Berkeley Earth has published research in the refereed journal PLOS ONE showing that air pollution kills an average of 4,000 people daily in China, accounting for 17% of all deaths in the country. The air for 38% of the population would be considered "unhealthy" by US standards, said the non-profit organisation, which was set up to study concerns from global warming sceptics.

Berkeley Earth analysed hourly measurements of 1,500 ground stations over four months, and found that the source of PM2.5, particulate matter 2.5 microns and smaller, is most likely to be coal. PM2.5 penetrates deeply into lungs and can trigger heart attacks, stroke, lung cancer, and asthma.

"Beijing is only a moderate source PM2.5; it receives much of its pollution from distant industrial areas, particularly Shijiazhuang, 200 miles to the southwest," says Robert Rohde, coauthor of the paper. Since the sources aren't local, reducing pollution for the 2022 Olympics may prove difficult, Berkeley Earth says. 

Worldwide, air pollution kills over three million people per year – more than AIDS, malaria, diabetes or tuberculosis. 

"Air pollution is the greatest environmental disaster in the world today," says Richard Muller, Scientific Director of Berkeley Earth, coauthor of the paper. "When I was last in Beijing, pollution was at the hazardous level; every hour of exposure reduced my life expectancy by 20 minutes.
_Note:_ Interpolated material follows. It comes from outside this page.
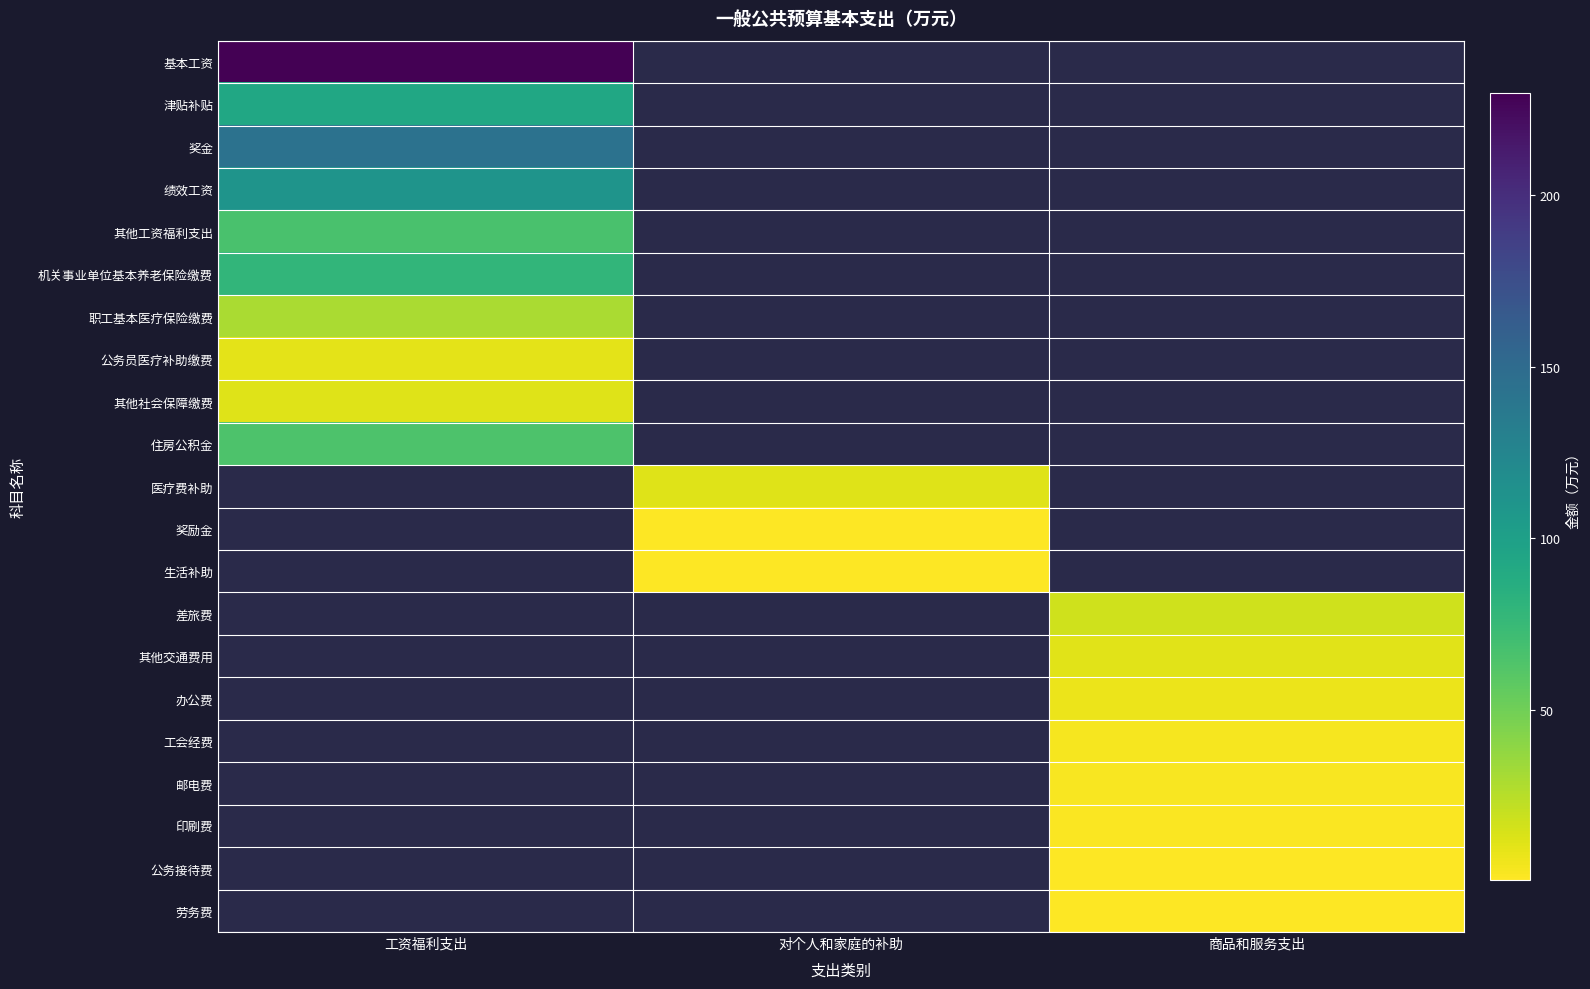

Where does the 医疗费补助 series first go above 11?

对个人和家庭的补助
It's as if every man, women, and child smoked 1.5 cigarettes each hour," he said.

Elizabeth Muller, Executive Director of Berkeley Earth, said that solutions include greater use of scrubbers, increased energy efficiency, and switching from coal to natural gas, nuclear power, and renewable energy. "Many of the same solutions that mitigate air pollution will simultaneously reduce China's contribution to global warming. We can save lives today and tomorrow," she said.

Berkeley Earth hopes to expand geographic coverage to include more of Asia, the US, and Europe, and to study how sources of air pollution change with time.